[Start of section]

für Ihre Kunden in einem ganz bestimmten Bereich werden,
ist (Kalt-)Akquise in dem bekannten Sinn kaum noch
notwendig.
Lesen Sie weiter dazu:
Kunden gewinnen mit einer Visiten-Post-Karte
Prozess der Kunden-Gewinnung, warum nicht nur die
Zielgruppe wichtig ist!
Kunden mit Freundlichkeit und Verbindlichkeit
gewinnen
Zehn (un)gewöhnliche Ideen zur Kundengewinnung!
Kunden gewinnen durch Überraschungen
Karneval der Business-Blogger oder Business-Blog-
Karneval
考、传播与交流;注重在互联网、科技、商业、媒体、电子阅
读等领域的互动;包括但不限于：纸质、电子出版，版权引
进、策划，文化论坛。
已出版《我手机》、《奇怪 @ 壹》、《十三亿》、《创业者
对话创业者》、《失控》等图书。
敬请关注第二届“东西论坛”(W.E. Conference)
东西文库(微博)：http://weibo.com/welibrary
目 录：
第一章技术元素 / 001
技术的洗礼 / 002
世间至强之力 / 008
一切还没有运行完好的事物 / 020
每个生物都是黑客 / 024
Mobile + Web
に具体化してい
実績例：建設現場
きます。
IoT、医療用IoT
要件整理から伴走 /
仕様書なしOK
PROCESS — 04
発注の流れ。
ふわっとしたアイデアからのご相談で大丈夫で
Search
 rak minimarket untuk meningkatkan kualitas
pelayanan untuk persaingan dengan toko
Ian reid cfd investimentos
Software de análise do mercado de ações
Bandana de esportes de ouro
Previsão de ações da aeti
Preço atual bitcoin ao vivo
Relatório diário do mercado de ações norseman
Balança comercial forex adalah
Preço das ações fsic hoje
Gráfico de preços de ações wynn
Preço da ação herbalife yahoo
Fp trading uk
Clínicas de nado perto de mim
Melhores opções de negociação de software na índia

[End of section]

▶ Task objective
Top to bottom, the records above must be output exactly.

▶ Solution for this task
für Ihre Kunden in einem ganz bestimmten Bereich werden,
ist (Kalt-)Akquise in dem bekannten Sinn kaum noch
notwendig.
Lesen Sie weiter dazu:
Kunden gewinnen mit einer Visiten-Post-Karte
Prozess der Kunden-Gewinnung, warum nicht nur die
Zielgruppe wichtig ist!
Kunden mit Freundlichkeit und Verbindlichkeit
gewinnen
Zehn (un)gewöhnliche Ideen zur Kundengewinnung!
Kunden gewinnen durch Überraschungen
Karneval der Business-Blogger oder Business-Blog-
Karneval
考、传播与交流;注重在互联网、科技、商业、媒体、电子阅
读等领域的互动;包括但不限于：纸质、电子出版，版权引
进、策划，文化论坛。
已出版《我手机》、《奇怪 @ 壹》、《十三亿》、《创业者
对话创业者》、《失控》等图书。
敬请关注第二届“东西论坛”(W.E. Conference)
东西文库(微博)：http://weibo.com/welibrary
目 录：
第一章技术元素 / 001
技术的洗礼 / 002
世间至强之力 / 008
一切还没有运行完好的事物 / 020
每个生物都是黑客 / 024
Mobile + Web
に具体化してい
実績例：建設現場
きます。
IoT、医療用IoT
要件整理から伴走 /
仕様書なしOK
PROCESS — 04
発注の流れ。
ふわっとしたアイデアからのご相談で大丈夫で
Search
 rak minimarket untuk meningkatkan kualitas
pelayanan untuk persaingan dengan toko
Ian reid cfd investimentos
Software de análise do mercado de ações
Bandana de esportes de ouro
Previsão de ações da aeti
Preço atual bitcoin ao vivo
Relatório diário do mercado de ações norseman
Balança comercial forex adalah
Preço das ações fsic hoje
Gráfico de preços de ações wynn
Preço da ação herbalife yahoo
Fp trading uk
Clínicas de nado perto de mim
Melhores opções de negociação de software na índia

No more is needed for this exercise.